This repository contains the code for the toxicity evaluations in the StarCoder paper. The code for the social bias evaluations is available here.
git clone [email protected]:McGill-NLP/StarCoderSafetyEval.git
cd StarCoderSafetyEval
virtualenv env && source env/bin/activate
pip install -e .
To evaluate using RealToxicityPrompts, you'll first need to download the dataset from here. Once you've downloaded the dataset, use the following commands to prepare the data:
# Uncompress dataset.
tar -xvf realtoxicityprompts-data.tar.gz
# Copy to working directory.
cp realtoxicityprompts-data/prompts.jsonl .

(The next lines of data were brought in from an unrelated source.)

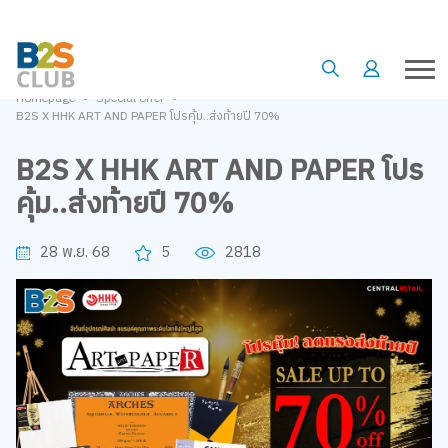
•
•
Homepage
Special offer
B2S X HHK ART AND PAPER โปรคุ้ม..ส่งท้ายปี 70%
B2S X HHK ART AND PAPER โปร
คุ้ม..ส่งท้ายปี 70%
28 พ.ย. 68
5
2818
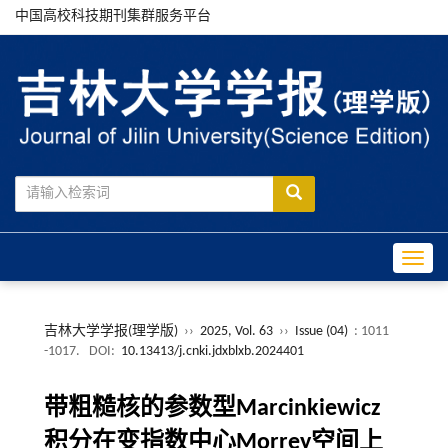
中国高校科技期刊集群服务平台
Toggle
吉林大学学报(理学版)
››
2025, Vol. 63
››
Issue (04)
: 1011
-1017.
DOI:
10.13413/j.cnki.jdxblxb.2024401
带粗糙核的参数型Marcinkiewicz
积分在变指数中心Morrey空间上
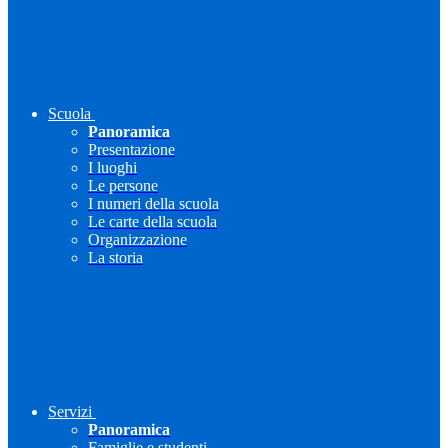
Scuola
Panoramica
Presentazione
I luoghi
Le persone
I numeri della scuola
Le carte della scuola
Organizzazione
La storia
Servizi
Panoramica
Famiglie e studenti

You can then use the following command to launch toxicity evaluation:
python3 real_toxicity_prompts_evaluation.py \
--model_name_or_path ${model_name_or_path} \
--batch_size 8 \
--data_file_path ${data_file_path} \
--num_example 10000 \
--output_dir ${output_dir}
This script does two things: (1) Response generation and (2) Evaluation of toxicity in generated responses.
The generated scores will be written to output_dir
.
Importantly, there is also a num_example
argument for this script.
This limits the number of examples evaluated (RealToxicityPrompts contains ~100K prompts).
We currently use two tools for evaluating generated responses:
- An offensive word list from ParlAI. This checks the responses for toxic/offensive tokens.
- A RoBERTa toxicity detector. This uses a trained LM-based classifier to evaluate toxicity in generated responses.